I’ll talk about myself for a second and then proceed to the advice: The misconception is that I’m fundamentally unhappy. I can’t convince anyone through this medium that I’m not an unhappy person. You’d have to take my word for it that I’m of above average happiness. My job is very low status, but I make good enough money to be able to pay my bills and do other things that I like to do. My blogging which is generally reactionary has little to do with the current facts of my life. I believe it is possible to hold two views of the world – there can be an incongruency between your view of the external or distant and the internal or proximal. I consider myself a negative optimist. Or maybe a positive pessimist. My recent writings on being frustrated with our education system and the empty degrees it churns out is not a complaint about how my current life sucks; it’s a complaint about a system through which I’ve traveled. A system through which a lot of people have traveled. These complaints would still exist despite how much money I had in my bank account. Perhaps if I just made money off of my criticisms then everything would be copacetic? Yes, that is my ideal, and I’ve worked at making that happen.
There is nothing wrong with Mike’s advice, per se. It has worked for many people. He thinks I should perhaps start a personal finance blog, perhaps one specifically geared towards men. “Promote your blog to your manosphere buddies.” “Write an ebook”. And then he suggests that I start promoting the “iHerb coupon code.”
My responses to those suggestions, in order: I didn’t start writing and blogging just to write about anything; I can’t just switch gears to start writing about a topic that I have no desire to write about; I’m not calling myself Hemingway, but imagine telling him to write about stocks and bonds and how to get out of debt (if he had any). I could also start selling insurance. I’ve met some cool people and some good men in the years I’ve been blogging, but there is a lot of fluff in the manosphere. The manosphere, in general, is overconfident. Only a few writers in the community have had any noticeable impact. Most of the rest is just a “hustle” – a word Mike uses. That dovetails into ebook writing. There are way too many ebooks coming from the internet in general and the manosphere in particular. Not everyone should write a book, and I’m not content to create a book and then pass it like a soppy joint among members of the manosphere who are obligated to read it and tell me how awesome it is just because I scratched their back with the same veracity. And I don’t know what iHerbs are, and I won’t be promoting them just to earn cash.

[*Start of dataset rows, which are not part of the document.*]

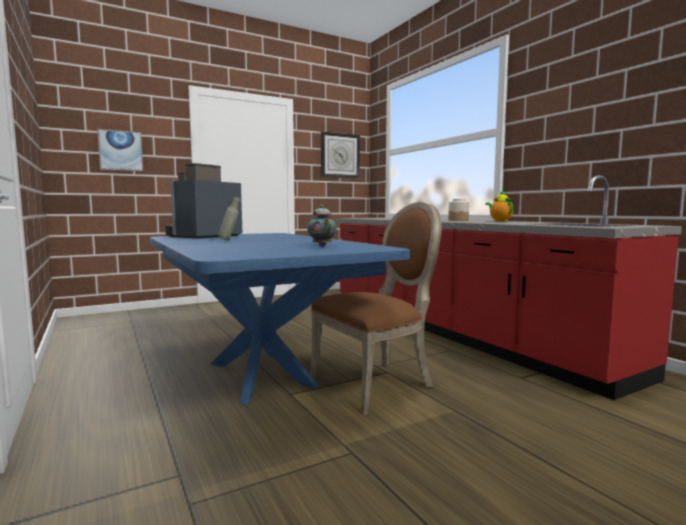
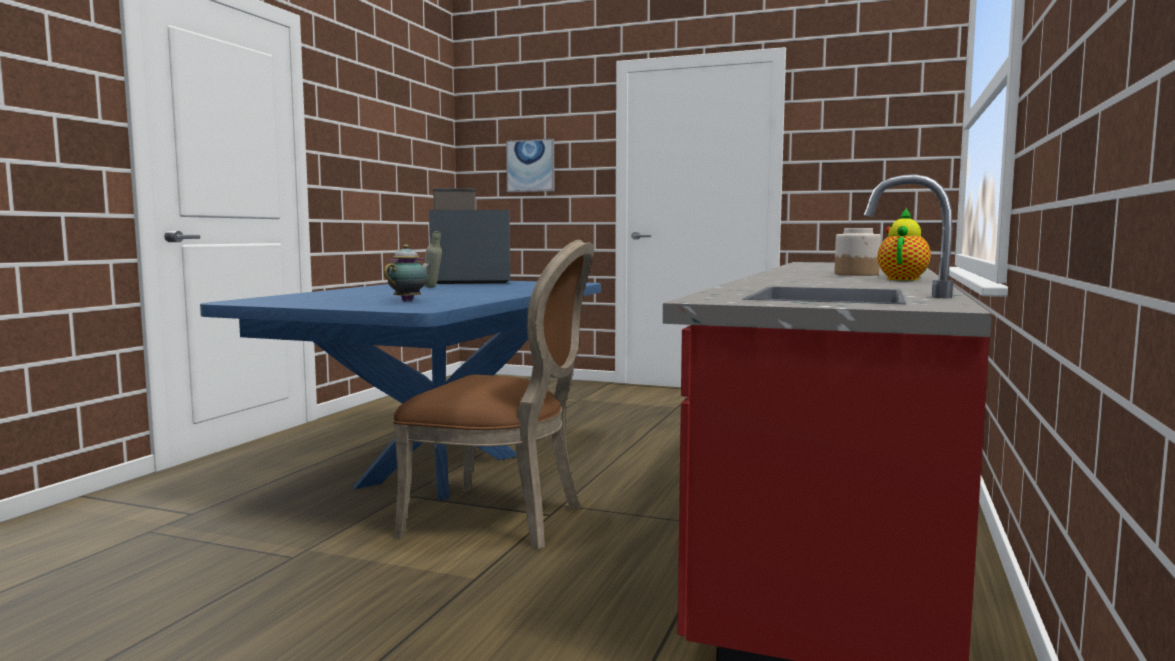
camera: 50 degrees right, 0 degrees up
(340, 155) = (884, 138): wall clock -> none

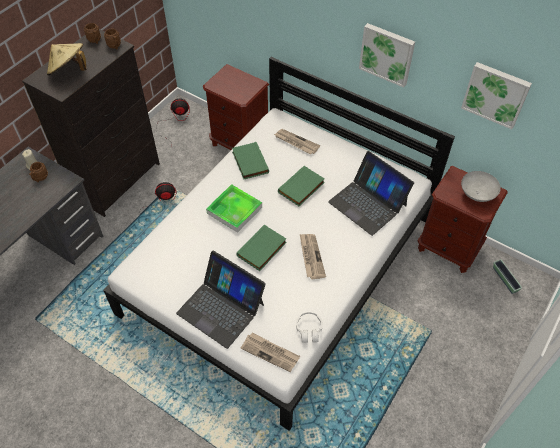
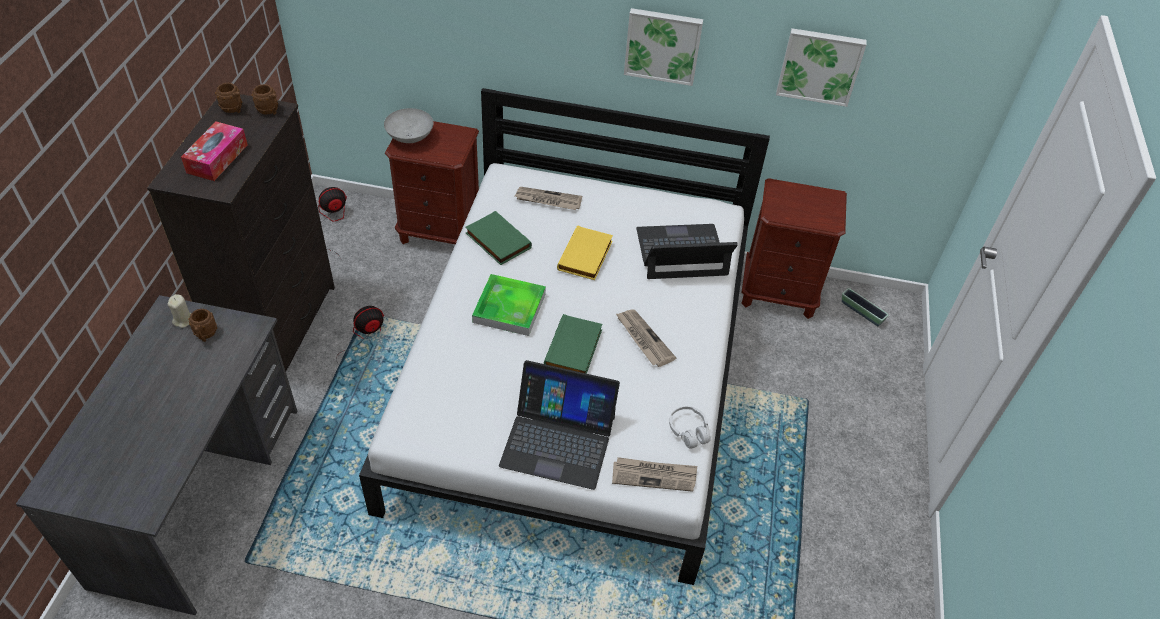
camera: 25 degrees left, 5 degrees down
(69, 71) = (217, 158): beige hat -> tissue box
(302, 188) = (586, 256): green book -> yellow book
(368, 203) = (681, 252): laptop -> laptop turned 150 degrees clockwise
(477, 195) = (814, 205): grey bowl -> grey bowl (410, 138)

See, blogging and writing is my side gig. For me, it is its own end. I came to blogging and writing from a deep personal need to express myself, not to make money or to be a positive influence on anyone or to enact change in the world. While I do sincerely appreciate all advice and feedback and readily admit that what Mike has written and what others have noted about me may enter some hidden vault somewhere in the back of my mind and express itself at some point in the future, I have to say that at this point I’m going to do it my own way.